[Recorded data start]
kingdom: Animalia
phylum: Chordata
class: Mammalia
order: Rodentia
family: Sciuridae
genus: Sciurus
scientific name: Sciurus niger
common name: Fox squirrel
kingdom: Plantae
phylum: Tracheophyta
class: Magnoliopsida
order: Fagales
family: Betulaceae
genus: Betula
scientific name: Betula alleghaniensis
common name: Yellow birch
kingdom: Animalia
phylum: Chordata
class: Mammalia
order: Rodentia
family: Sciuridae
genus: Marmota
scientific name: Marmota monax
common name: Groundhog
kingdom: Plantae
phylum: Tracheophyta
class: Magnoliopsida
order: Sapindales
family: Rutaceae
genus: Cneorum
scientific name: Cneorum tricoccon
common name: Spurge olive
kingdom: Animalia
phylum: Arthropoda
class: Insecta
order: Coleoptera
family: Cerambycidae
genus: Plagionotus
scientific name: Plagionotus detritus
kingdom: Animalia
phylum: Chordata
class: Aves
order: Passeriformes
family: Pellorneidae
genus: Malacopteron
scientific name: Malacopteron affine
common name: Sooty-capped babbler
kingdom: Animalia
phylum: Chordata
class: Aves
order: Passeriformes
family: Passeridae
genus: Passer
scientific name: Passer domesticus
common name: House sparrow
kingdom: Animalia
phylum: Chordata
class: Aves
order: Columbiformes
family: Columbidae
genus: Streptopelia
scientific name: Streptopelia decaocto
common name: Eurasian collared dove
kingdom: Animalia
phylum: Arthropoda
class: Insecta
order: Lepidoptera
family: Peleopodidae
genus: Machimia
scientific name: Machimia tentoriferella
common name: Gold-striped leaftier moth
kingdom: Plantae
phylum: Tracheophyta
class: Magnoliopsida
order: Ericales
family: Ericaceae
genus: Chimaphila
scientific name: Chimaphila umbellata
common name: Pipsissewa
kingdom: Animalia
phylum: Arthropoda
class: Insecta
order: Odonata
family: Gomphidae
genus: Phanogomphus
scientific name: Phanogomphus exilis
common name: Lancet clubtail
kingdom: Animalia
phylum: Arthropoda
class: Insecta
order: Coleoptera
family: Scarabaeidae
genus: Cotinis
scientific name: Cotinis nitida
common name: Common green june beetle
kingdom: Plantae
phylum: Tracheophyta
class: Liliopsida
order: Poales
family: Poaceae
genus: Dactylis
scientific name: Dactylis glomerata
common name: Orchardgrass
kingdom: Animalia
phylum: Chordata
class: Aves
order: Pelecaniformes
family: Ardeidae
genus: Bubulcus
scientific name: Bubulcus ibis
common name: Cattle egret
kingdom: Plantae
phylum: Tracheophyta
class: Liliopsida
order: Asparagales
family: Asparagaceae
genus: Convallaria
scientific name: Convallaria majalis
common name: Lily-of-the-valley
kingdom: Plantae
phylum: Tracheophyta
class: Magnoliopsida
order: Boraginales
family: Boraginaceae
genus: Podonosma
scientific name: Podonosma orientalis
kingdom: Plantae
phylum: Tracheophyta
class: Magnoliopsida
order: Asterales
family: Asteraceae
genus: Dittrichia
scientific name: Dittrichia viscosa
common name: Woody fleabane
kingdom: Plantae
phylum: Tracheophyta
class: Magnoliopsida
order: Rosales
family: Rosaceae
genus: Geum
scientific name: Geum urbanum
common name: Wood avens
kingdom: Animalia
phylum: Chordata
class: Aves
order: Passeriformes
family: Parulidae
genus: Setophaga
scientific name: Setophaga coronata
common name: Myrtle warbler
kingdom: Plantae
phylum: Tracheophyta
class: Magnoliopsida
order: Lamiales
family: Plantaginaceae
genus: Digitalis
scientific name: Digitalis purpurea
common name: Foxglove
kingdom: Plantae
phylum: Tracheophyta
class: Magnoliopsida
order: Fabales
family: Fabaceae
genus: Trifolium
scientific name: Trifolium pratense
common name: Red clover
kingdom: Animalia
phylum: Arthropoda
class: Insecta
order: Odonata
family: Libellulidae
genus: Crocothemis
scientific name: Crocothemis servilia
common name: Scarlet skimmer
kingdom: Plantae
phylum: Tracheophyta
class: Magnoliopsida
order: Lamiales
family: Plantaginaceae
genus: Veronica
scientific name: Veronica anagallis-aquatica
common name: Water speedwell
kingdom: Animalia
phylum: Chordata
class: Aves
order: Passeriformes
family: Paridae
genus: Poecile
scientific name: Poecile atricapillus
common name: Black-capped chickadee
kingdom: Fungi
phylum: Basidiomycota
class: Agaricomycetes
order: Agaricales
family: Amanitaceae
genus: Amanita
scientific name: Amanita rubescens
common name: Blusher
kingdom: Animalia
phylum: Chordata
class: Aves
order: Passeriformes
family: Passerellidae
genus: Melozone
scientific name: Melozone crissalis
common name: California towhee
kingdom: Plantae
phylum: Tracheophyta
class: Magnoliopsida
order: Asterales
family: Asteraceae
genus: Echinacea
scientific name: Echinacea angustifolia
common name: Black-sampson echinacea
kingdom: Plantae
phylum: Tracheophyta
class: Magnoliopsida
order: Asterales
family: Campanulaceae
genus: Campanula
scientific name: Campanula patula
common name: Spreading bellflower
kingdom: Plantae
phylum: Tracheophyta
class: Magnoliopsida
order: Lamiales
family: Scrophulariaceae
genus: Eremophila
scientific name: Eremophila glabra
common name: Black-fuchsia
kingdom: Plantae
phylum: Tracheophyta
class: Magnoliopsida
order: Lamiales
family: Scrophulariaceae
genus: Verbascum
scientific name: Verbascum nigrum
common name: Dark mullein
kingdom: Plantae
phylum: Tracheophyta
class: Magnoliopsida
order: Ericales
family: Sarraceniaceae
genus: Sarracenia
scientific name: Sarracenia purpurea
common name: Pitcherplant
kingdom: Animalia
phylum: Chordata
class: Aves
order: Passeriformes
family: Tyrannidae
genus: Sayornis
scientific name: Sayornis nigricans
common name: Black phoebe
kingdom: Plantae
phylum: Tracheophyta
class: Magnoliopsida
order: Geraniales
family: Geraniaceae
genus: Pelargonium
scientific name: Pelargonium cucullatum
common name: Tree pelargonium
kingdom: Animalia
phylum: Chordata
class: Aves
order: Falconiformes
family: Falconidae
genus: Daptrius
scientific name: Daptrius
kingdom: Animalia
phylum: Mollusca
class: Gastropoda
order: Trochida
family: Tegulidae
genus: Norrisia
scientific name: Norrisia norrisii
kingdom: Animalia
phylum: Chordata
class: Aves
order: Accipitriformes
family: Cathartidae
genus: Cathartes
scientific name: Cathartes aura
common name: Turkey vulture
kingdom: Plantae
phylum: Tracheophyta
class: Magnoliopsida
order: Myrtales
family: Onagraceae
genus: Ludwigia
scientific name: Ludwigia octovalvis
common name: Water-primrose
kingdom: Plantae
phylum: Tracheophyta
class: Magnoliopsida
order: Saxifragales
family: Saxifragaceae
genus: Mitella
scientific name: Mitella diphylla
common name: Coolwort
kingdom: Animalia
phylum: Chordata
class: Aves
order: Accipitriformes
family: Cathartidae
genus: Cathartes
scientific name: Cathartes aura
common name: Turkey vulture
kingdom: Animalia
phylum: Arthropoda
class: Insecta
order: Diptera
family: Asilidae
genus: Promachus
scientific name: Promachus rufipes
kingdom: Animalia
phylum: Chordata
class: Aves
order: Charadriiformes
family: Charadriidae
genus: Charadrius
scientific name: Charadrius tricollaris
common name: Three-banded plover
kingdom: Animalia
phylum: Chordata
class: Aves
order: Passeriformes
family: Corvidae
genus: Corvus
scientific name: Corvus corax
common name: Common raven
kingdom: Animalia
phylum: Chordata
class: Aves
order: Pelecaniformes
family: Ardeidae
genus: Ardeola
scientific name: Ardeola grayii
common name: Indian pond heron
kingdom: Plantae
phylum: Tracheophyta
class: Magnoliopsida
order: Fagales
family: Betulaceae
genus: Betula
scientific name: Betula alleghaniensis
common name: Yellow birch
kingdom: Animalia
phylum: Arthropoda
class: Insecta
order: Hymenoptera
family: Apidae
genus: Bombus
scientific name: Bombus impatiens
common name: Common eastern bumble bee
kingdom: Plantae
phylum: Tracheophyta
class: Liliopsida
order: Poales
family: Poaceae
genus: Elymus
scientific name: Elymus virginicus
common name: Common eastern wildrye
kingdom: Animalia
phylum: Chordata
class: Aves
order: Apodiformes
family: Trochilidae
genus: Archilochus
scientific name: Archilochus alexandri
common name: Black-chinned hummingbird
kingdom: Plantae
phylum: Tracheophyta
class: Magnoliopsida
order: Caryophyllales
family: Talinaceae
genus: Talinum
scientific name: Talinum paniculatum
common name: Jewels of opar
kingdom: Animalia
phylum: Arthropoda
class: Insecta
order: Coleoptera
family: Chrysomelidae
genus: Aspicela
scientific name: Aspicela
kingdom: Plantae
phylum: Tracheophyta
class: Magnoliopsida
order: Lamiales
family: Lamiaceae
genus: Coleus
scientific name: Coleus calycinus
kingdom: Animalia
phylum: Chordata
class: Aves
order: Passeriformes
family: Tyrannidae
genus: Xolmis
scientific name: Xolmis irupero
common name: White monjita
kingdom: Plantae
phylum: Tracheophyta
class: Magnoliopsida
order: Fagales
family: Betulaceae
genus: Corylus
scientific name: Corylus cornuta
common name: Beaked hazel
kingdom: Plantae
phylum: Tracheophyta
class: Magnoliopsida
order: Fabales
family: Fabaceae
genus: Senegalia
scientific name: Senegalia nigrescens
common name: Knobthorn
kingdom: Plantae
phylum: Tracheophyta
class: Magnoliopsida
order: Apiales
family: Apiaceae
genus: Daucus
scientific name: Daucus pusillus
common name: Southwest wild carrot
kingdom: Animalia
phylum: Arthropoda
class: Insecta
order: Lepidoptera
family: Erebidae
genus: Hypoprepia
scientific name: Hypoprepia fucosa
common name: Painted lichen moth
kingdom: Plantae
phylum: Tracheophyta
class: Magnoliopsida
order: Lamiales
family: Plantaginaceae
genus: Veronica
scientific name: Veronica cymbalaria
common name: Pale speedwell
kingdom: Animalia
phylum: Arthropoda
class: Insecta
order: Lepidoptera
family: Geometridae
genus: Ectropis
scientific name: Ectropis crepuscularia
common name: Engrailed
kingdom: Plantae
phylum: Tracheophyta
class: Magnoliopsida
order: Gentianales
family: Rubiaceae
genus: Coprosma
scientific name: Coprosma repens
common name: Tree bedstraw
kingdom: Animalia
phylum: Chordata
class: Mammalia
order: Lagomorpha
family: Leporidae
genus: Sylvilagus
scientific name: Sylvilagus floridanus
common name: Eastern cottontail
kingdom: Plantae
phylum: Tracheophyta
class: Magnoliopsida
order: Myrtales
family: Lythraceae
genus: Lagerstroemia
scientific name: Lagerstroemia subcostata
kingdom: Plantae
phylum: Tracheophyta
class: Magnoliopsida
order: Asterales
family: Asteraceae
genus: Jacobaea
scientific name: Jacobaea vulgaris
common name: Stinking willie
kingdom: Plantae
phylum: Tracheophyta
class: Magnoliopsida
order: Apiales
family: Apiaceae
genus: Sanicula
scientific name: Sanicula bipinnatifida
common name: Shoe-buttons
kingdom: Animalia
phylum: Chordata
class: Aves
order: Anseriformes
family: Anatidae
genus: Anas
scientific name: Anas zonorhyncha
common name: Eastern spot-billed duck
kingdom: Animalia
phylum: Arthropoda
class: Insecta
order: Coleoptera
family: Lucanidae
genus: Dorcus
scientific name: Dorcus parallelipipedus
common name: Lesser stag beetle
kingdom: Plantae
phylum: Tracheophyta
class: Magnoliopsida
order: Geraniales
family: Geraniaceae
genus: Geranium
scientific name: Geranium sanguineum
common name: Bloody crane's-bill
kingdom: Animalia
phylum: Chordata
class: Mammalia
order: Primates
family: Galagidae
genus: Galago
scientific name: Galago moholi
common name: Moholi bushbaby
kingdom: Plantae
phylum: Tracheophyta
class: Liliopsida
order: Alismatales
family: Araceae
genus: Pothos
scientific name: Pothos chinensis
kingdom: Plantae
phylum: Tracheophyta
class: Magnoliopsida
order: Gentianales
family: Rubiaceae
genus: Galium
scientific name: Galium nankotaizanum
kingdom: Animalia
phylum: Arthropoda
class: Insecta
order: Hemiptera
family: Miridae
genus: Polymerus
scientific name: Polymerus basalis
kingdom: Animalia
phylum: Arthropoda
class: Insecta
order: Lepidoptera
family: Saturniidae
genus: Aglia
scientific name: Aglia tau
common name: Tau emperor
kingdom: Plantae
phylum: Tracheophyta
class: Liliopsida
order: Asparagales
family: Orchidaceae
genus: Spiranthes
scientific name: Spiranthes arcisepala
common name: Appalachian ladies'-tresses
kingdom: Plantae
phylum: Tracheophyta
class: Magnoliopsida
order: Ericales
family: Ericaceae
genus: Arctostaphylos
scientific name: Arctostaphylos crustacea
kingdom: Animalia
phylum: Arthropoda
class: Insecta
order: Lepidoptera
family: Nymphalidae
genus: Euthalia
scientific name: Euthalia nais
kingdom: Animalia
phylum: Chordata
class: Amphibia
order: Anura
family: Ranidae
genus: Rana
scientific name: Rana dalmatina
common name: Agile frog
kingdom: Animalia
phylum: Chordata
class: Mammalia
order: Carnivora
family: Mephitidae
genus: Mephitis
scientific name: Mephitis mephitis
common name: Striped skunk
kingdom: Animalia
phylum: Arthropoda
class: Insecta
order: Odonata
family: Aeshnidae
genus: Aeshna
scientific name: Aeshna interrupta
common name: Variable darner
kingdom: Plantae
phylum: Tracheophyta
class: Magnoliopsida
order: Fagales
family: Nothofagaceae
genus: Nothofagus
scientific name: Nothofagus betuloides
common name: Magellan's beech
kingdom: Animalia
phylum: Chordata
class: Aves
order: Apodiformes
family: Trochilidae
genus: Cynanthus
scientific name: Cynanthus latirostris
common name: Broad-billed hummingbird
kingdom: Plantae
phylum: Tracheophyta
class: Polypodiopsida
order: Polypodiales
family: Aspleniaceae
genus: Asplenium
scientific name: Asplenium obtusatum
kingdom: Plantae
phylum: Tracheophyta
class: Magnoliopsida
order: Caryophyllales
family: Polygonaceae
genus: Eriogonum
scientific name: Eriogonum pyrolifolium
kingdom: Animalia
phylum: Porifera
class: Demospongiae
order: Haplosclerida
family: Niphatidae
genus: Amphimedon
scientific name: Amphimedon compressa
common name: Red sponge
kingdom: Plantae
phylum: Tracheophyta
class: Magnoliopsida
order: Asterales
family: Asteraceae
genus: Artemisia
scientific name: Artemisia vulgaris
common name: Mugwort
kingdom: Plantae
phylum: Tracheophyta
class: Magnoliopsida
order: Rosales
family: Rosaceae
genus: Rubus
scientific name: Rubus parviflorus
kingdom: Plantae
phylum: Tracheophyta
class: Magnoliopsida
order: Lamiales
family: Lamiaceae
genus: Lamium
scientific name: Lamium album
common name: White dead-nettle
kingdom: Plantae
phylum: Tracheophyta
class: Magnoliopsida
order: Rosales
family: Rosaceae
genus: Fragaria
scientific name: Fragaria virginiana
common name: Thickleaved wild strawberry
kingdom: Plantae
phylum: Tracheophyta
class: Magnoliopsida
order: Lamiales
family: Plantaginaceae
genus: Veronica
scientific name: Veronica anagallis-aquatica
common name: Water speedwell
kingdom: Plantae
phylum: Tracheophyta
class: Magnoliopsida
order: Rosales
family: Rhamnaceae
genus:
[Recorded data end]
### Given exercise
Update the lines from the one containing "scientific name: Dorcus parallelipipedus" up to and including the one containing "scientific name: Galium nankotaizanum" by replacing "common name" with "vernacular name" and leaving everything else unchanged.

### Reply
scientific name: Dorcus parallelipipedus
vernacular name: Lesser stag beetle
kingdom: Plantae
phylum: Tracheophyta
class: Magnoliopsida
order: Geraniales
family: Geraniaceae
genus: Geranium
scientific name: Geranium sanguineum
vernacular name: Bloody crane's-bill
kingdom: Animalia
phylum: Chordata
class: Mammalia
order: Primates
family: Galagidae
genus: Galago
scientific name: Galago moholi
vernacular name: Moholi bushbaby
kingdom: Plantae
phylum: Tracheophyta
class: Liliopsida
order: Alismatales
family: Araceae
genus: Pothos
scientific name: Pothos chinensis
kingdom: Plantae
phylum: Tracheophyta
class: Magnoliopsida
order: Gentianales
family: Rubiaceae
genus: Galium
scientific name: Galium nankotaizanum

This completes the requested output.